Morreu Ulay, antigo companheiro da artista Marina Abramovic que a ajudou a desafiar os limites da resistência
Nascido a 30 de Novembro de 1943, na Alemanha, Ulay trabalhou como fotógrafo para a Polaroid e compôs com Marina Abramovic, ao longo de 12 anos, performances que exploram os limites do corpo e da resistência física e mental.
O artista Frank Uwe Laysiepen, ou Ulay, como era sobretudo conhecido o antigo companheiro da artista e performer Marina Abramovic, morreu na manhã desta segunda-feira em Liubliana, na Eslovénia, vítima de complicações relacionadas com um cancro linfático, aos 76 anos.
Nascido a 30 de Novembro de 1943 na Alemanha, Ulay passou a artista reconhecido após mudar-se para Amesterdão e começar a trabalhar como fotógrafo para a Polaroid. As suas experiências iniciais com as câmaras Polaroid, dos inícios dos anos 1970, são imagens em que o fotógrafo explorava a sua própria identidade, vestido de travesti ou até mutilado, relata o diário Guardian.
Foi ali, em Amesterdão, em 1976, que Ulay e Marina Abramovic se conheceram. Trabalharam juntos ao longo de 12 anos, compondo performances que exploraram os limites do corpo e da resistência física e mental. Como Imponderabilia, uma das peças mais conhecidas na carreira de Abramovic e que ambos protagonizaram, expondo-se nus, frente-a-frente, durante sete horas, numa exígua passagem, e pedindo ao espectador/visitante que passasse pelos seus corpos, roçando-os. Imponderabilia foi pela primeira vez apresentada em 1977, na Galleria Comunale d’Arte Moderna, em Bolonha, e interrompida pela polícia, que interveio para impedir o “comportamento indecente” dos artistas. Ou ainda Light/Dark, também de 1977, em que os artistas se esbofeteavam durante 20 minutos. Ou AAA-AAA, em que gritavam furiosamente um com o outro durante 15 minutos, ou Rest Energy, de 1980, em que Ulay apontava um arco e flecha ao coração de Abramovic, bastando um ligeiro movimento dos dedos para a atingir.

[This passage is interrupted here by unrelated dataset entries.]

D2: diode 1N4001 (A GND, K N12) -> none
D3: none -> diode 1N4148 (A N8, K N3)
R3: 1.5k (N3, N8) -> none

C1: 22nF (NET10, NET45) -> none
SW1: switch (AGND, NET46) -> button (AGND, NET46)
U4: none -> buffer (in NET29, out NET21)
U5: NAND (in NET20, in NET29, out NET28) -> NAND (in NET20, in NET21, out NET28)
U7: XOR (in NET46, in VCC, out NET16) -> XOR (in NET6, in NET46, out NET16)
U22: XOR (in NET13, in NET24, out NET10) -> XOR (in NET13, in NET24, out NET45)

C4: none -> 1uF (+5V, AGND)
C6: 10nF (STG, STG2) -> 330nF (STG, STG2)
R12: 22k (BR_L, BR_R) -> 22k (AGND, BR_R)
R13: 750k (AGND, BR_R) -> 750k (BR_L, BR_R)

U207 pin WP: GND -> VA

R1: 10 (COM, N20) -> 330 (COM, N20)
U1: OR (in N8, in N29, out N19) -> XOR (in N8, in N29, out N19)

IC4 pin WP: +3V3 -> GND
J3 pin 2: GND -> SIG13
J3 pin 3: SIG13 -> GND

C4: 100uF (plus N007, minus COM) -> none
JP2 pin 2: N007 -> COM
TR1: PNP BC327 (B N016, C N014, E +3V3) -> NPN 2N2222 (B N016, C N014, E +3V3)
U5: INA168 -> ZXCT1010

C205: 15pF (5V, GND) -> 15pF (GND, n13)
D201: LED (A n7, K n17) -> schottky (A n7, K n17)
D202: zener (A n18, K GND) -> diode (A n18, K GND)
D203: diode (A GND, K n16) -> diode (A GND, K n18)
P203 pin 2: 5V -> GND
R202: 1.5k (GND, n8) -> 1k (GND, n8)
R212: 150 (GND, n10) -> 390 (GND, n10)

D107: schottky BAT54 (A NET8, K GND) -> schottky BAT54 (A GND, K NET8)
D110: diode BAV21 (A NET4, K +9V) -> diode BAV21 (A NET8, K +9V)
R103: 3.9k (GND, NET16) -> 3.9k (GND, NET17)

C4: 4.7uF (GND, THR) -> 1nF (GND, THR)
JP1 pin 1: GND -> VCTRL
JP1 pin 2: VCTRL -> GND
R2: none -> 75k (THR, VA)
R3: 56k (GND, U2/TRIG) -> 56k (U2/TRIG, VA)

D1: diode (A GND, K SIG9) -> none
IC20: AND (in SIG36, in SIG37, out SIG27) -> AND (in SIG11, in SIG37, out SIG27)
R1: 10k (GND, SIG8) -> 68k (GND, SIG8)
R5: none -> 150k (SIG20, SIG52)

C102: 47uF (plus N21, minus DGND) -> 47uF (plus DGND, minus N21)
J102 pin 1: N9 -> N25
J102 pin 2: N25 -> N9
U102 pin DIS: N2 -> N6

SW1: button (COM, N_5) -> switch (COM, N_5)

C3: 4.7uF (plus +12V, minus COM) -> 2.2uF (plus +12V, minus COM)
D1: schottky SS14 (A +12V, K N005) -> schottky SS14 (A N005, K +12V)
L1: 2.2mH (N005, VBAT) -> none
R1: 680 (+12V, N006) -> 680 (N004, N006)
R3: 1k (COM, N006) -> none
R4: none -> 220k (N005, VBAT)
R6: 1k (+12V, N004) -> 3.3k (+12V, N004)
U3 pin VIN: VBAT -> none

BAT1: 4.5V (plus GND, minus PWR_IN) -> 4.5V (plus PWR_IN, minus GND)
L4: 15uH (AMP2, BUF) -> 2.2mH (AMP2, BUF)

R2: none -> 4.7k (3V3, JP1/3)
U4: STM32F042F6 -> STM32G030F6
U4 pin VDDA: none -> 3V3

Juntos, os dois artistas construíram um portefólio com cerca de 14 obras em que exploraram a sua própria relação. O objectivo final seria aniquilar cada um dos seus egos para construir uma única identidade artística. The Lovers, a última obra de Ulay e Abramovic juntos, de 1988, foi uma comemoração do fim do seu relacionamento — cada um começou a caminhar a partir de pontos opostos da Grande Muralha da China. Ulay começou no Deserto de Gobi, enquanto Marina Abramovic iniciou o seu percurso a partir do Mar Amarelo. Depois de caminharem mais de 2400 quilómetros cada um, encontraram-se a meio caminho e, sem falar, despediram-se.
Após a separação, Ulay regressou à Polaroid, no início dos anos 1990. Ali levou a cabo experiências com uma câmara gigante que produzia “Polagrams”, imagens com uma altura superior à do próprio fotógrafo.
Em 2010, Ulay surpreendeu Abramovic ao sentar-se frente à artista durante a sua performance The Artist is Present, no Museu de Arte Moderna de Nova Iorque. Os dois, que não mantinham contacto há décadas, entrelaçaram as mãos e choraram.
No ano seguinte, Ulay foi diagnosticado com cancro linfático. O documentário Project Cancer: Ulay’s Journal from November to November, de 2014, acompanha os tratamentos a que submeteu nessa fase da sua vida e carreira profissional.
Em 2015, o artista alemão processou a sua ex-companheira, alegando que Abramovic se apropriou de dinheiro que lhe pertencia e que não havia creditado devidamente Ulay nas suas obras em conjunto. O veredicto impôs que Abramovic pagasse 250 mil euros a Ulay. Mas os dois acabaram por não guardar ressentimentos, tendo-se tornado novamente amigos. Em 2017, chegaram mesmo a participar num filme, The Story of Marina Abramović and Ulay, sobre a história do seu relacionamento. “Tudo o que era atrevido, desentendimentos desagradáveis ou o que quer que seja do passado, descartamos”, disse, à data, Ulay sobre o filme, concluindo: “Na verdade, é uma história bonita.”
A galeria Richard Saltoun, que representava Ulay, já confirmou a morte do artista. “Ulay era o mais livre dos espíritos – um pioneiro e um provocador com uma obra radical e historicamente única, operando no cruzamento da fotografia e das abordagens conceptuais da Performance e da Arte Corporal. A sua morte deixa uma lacuna crucial no mundo que não será facilmente substituída.”